After enjoying booming growth in 2016 and 2017, British Columbia’s economy has cooled slightly in 2018 and the trend is expected to continue into 2019, according to TD Bank. While the average growth rate in BC was 3.5% for 2016 and 2017, TD Bank has estimated the growth rate for 2018 was approximately 2.3% and forecasts the rate for 2019 to be 2.0%.
BC’s housing market and growing labour market constraints have been the main source of the economic downshift in 2018. While housing was a key driver of growth in the province in the last few years, the lack of affordability and an unsustainable pace of growth has now been countered by stricter mortgage qualification rules, higher interest rates and measures placed by the provincial and municipal governments. According to RBC, the housing sector will remain soft going into 2019.
BC’s unemployment rate has averaged around 4.7% in 2018, the lowest among the provinces according to TD Bank. The lack of labour supply has been a major constraint for most employers in 2018 and this trend is expected to continue into 2019 and 2020. The average forecast BC unemployment rate by Canada’s top five banks was 4.5% for 2019 and 2020. This shortage in labour supply could place upward pressure on wages; according to RBC, the average weekly earnings have increased over 4% compared to last year. Consequently, businesses will either ramp up productivity-enhancing investments or look internationally to fill this labour gap.
With the confirmation of LNG Canada’s $40 billion liquified natural gas project in Kitimat, TD Bank estimates the project will contribute to BC’s growth rate by 0.1% in 2019, with a more significant impact in 2020 of 0.6%. The project is anticipated to generate approximately 10,000 jobs.
The average forecast of Canada’s top five banks calls for British Columbia’s real GDP to grow by 2.4% in 2019 (Q3: 2.9%) and 2.7% in 2020. British Columbia’s consumer price index (“CPI”) was 2.7% in 2018 compared to the national average of 1.9%. Inflation is forecast to decline to 2.1% in 2019 (Q3: 2.2%) before adjusting to 2.3% in 2020.
Canada’s economy stumbled in the final quarter of 2018 due to slumping oil prices and higher interest rates.
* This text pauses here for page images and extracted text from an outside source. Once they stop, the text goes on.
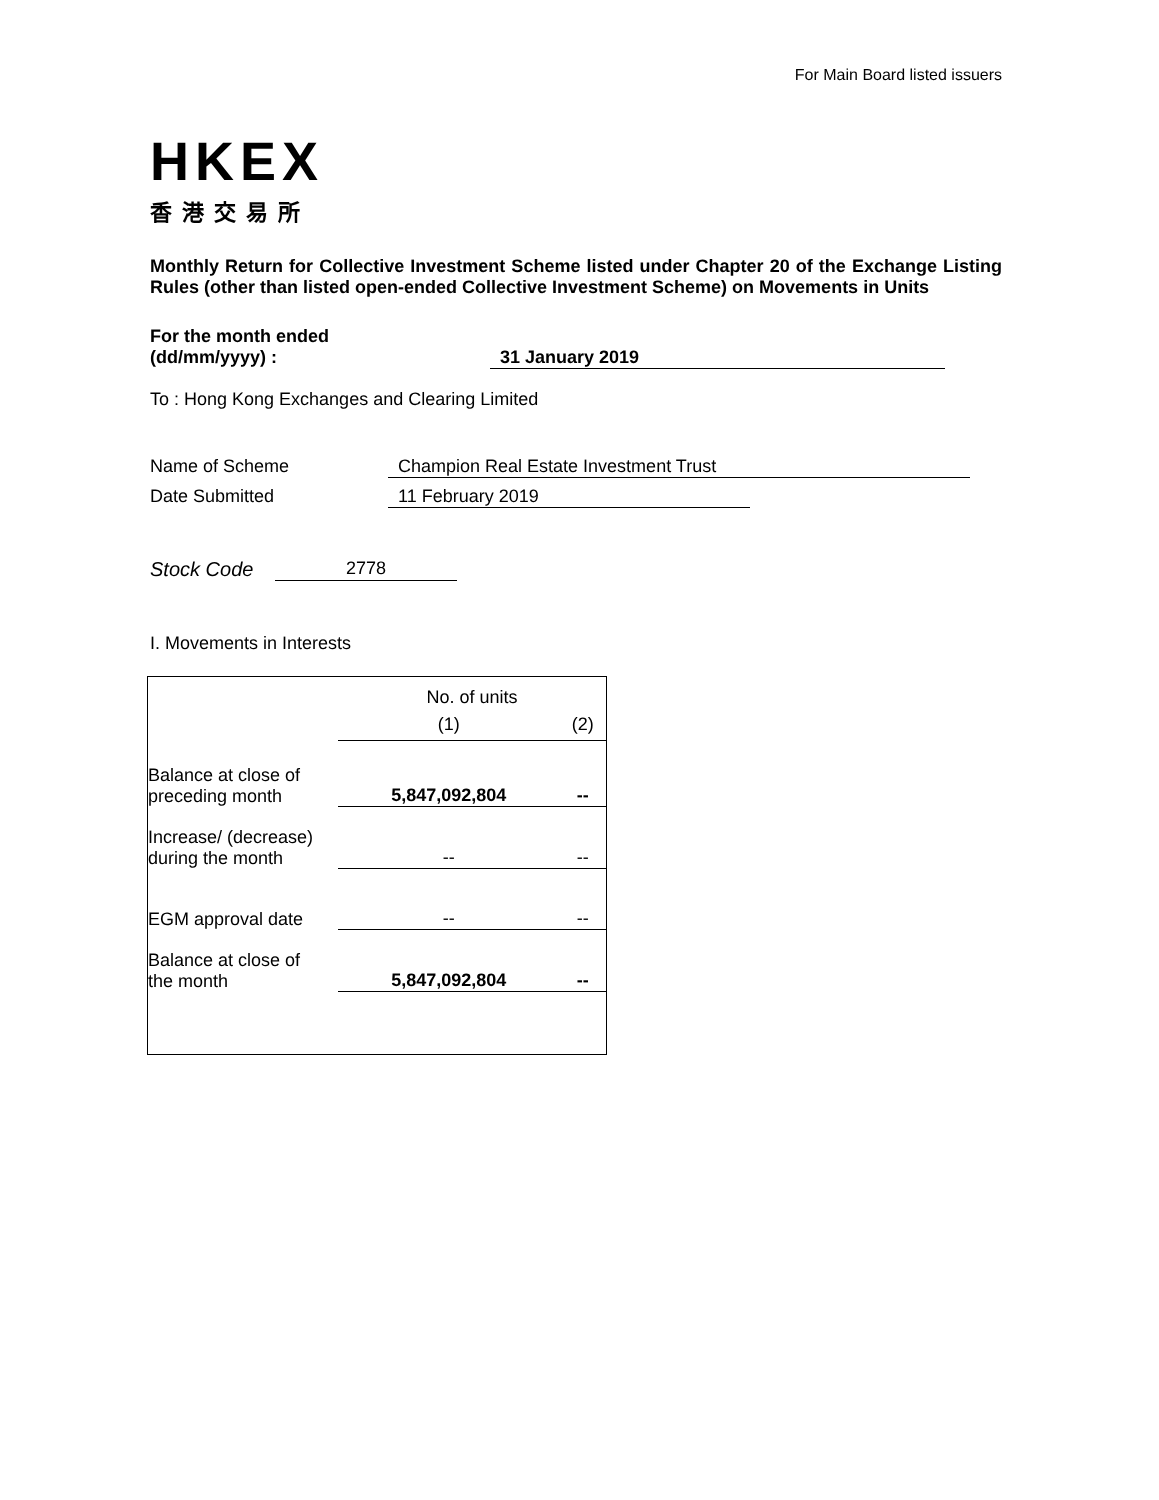For Main Board listed issuers
HKEX
香港交易所
Monthly Return for Collective Investment Scheme listed under Chapter 20 of the Exchange Listing Rules (other than listed open-ended Collective Investment Scheme) on Movements in Units
For the month ended
(dd/mm/yyyy) : 31 January 2019
To : Hong Kong Exchanges and Clearing Limited
Name of Scheme Champion Real Estate Investment Trust
Date Submitted 11 February 2019
Stock Code 2778
I. Movements in Interests
| | No. of units | |
| | (1) | (2) |
| Balance at close of preceding month | 5,847,092,804 | -- |
| Increase/ (decrease) during the month | -- | -- |
| EGM approval date | -- | -- |
| Balance at close of the month | 5,847,092,804 | -- |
While real estate had played a significant role previously, regulatory changes and higher interest rates have resulted in a drop in housing sales. According to RBC, housing sales are down 10% by the end of 2018.
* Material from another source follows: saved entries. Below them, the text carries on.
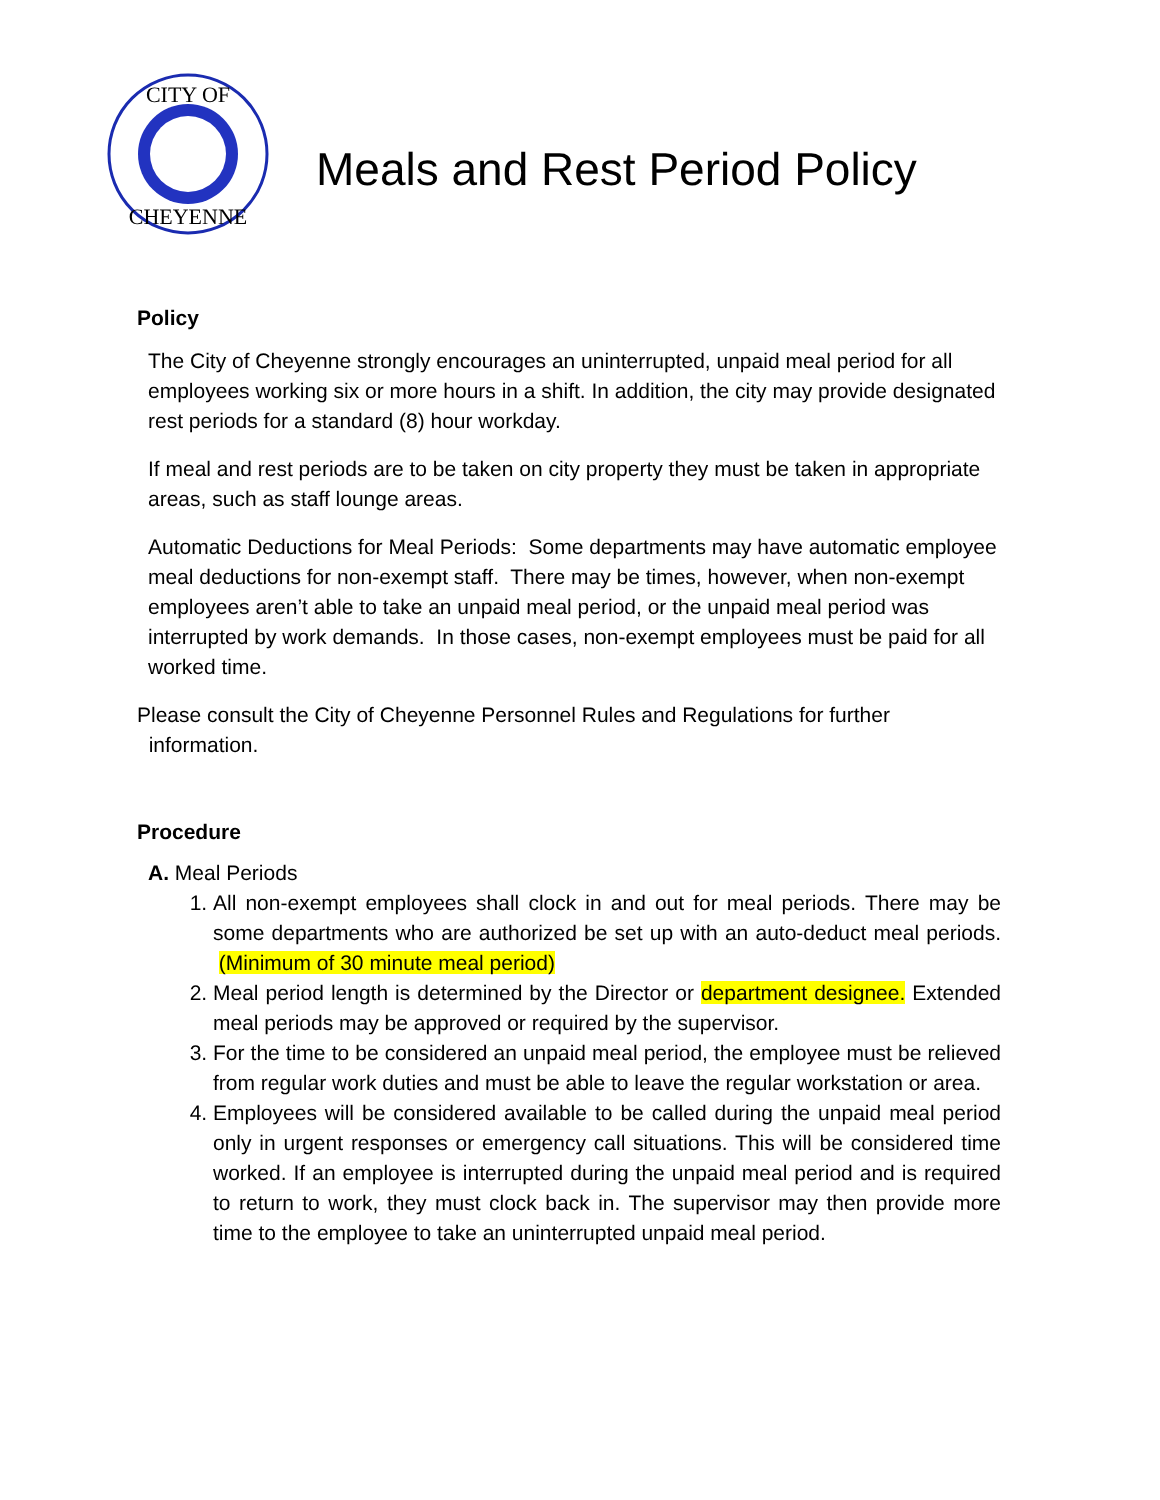CITY OF
CHEYENNE
Meals and Rest Period Policy
Policy
The City of Cheyenne strongly encourages an uninterrupted, unpaid meal period for all employees working six or more hours in a shift. In addition, the city may provide designated rest periods for a standard (8) hour workday.
If meal and rest periods are to be taken on city property they must be taken in appropriate areas, such as staff lounge areas.
Automatic Deductions for Meal Periods: Some departments may have automatic employee meal deductions for non-exempt staff. There may be times, however, when non-exempt employees aren’t able to take an unpaid meal period, or the unpaid meal period was interrupted by work demands. In those cases, non-exempt employees must be paid for all worked time.
Please consult the City of Cheyenne Personnel Rules and Regulations for further
information.
Procedure
A. Meal Periods
1. All non-exempt employees shall clock in and out for meal periods. There may be some departments who are authorized be set up with an auto-deduct meal periods. (Minimum of 30 minute meal period)
2. Meal period length is determined by the Director or department designee. Extended meal periods may be approved or required by the supervisor.
3. For the time to be considered an unpaid meal period, the employee must be relieved from regular work duties and must be able to leave the regular workstation or area.
4. Employees will be considered available to be called during the unpaid meal period only in urgent responses or emergency call situations. This will be considered time worked. If an employee is interrupted during the unpaid meal period and is required to return to work, they must clock back in. The supervisor may then provide more time to the employee to take an uninterrupted unpaid meal period.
The average forecast of Canada’s top five banks calls for Canada’s real GDP to decline from 2.1% in 2018 to 1.8% in 2019 and 2020.
While the collapse of Canadian heavy oil prices and the decision by the Alberta government to curtail production will dampen near-term energy investment and exports, there will be substantial business investments outside the energy sector to fill this gap, according to TD Bank.
With the new United States-Mexico-Canada Agreement (USMCA) in place, RBC has noted a 4% increase in Canadian non-energy exports in Q3 2018 compared to Q3 2017. RBC expects US industrial production to remain strong in 2019, which will directly benefit Canadian non-energy exports. With the Canadian economy hitting a soft patch at the end of 2018, economists are expecting that Bank of Canada will likely delay the next rate hike until Q2 of 2019, pending the recovery of oil prices. RBC assumes the Bank of Canada will raise the overnight rate to 2.25% in Q3 2019.
Canada’s unemployment rate was 5.8% in 2018 and is forecast to remain unchanged in 2019 and 2020. Inflation is expected to increase slightly from 1.9% in 2018 (Q3: 2.2%) to 2.1% in 2019 (Q3: 2.2%) and 2.2% in 2020.
The overnight target rate at the end of 2018 was 1.75% (Q3: 1.75%). The forecast of Canada’s top five banks call for an overnight target rate range of 2.00% to 2.25% by the end of 2019 and 2.00% to 2.75% by the end of 2020 (Q3: 2.0% to 2.75% by the end of 2019).
 TD Bank, RBC, Bank of Nova Scotia, BMO and CIBC.
 CPI excluding the food and energy industries.